While brand building should be the ultimate goal, industry watchers say the trade should take a leaf from the garment trade which was built on imported raw material.
Industry watchers also say that a number of tea packers and exporters are feeling the heat as the blending facility in Dubai began operations in September.
The Dubai Tea Trading Centre, a Dubai government entity, kicked off operations at its new blending facility in September with plans to explore more marketing opportunities, both in tea producing and consuming countries.
Ahmad Bin Sulayem, chief operating officer, Dubai Metals and Commodities Centre (DMCC) was quoted by industry sources saying “the main objective of setting up the blending unit is to further enhance Dubai’s position as one of the main tea-trading hubs in the world.”

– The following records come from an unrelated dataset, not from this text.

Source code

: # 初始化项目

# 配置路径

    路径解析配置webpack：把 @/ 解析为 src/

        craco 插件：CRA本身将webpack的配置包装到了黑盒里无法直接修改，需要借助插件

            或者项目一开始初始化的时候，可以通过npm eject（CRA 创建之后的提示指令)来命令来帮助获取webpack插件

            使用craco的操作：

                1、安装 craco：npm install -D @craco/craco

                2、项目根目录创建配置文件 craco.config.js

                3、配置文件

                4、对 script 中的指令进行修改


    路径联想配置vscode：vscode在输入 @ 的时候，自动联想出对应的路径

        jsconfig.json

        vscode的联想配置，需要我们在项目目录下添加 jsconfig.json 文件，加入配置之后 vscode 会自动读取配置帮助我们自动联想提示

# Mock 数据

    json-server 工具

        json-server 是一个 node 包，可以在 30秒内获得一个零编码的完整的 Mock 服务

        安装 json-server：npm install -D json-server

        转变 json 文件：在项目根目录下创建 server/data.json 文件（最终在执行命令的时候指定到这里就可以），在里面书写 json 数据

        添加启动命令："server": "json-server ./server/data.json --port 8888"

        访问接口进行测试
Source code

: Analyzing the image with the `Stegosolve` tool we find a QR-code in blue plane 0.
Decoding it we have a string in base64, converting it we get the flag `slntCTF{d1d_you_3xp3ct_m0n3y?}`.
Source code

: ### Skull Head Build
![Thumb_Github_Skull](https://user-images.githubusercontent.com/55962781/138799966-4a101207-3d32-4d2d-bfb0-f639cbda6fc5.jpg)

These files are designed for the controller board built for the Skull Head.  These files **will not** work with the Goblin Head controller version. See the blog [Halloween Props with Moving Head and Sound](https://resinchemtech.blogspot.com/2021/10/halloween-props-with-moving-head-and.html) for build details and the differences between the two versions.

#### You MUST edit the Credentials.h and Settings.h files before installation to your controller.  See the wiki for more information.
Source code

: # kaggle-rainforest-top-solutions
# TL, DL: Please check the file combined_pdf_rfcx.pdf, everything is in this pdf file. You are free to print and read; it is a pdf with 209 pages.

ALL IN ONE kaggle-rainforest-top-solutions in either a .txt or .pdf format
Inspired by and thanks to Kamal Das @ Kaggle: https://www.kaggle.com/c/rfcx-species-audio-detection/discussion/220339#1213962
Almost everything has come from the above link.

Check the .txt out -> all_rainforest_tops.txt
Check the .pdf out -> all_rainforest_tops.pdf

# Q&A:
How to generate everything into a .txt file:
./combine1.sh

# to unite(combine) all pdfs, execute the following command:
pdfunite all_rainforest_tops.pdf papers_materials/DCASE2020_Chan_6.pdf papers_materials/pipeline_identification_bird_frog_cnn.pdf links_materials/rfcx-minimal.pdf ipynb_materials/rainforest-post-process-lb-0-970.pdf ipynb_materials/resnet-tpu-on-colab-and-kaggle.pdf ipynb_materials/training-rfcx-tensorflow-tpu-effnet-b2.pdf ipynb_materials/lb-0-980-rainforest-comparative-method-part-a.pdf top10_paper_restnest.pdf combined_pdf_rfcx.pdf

The Dubai facilities are capable of blending all types and sizes of teas such as leaf, broken, CTCs and orthodox along with the option of blending different-origin teas.
A bulk of tea imported into Sri Lanka currently consists of Chinese origin green tea, Tea Board sources said. The island also imports other specialty teas like Assam and Darjeeling to meet packing orders.
A long standing lobby against tea imports for blending led by groups that want to preserve the identity of Ceylon teas, have kept imports at an arms length.
The Tea Board meanwhile has also helped control tea imports, imposing restrictions on low quality tea imports.
Some packers however say that it is sometimes difficult to match prices quoted by other packers in the world market who have access to cheaper teas for blending.
Currently importing teas for blending is not very viable with import duties still above an average 20 percent.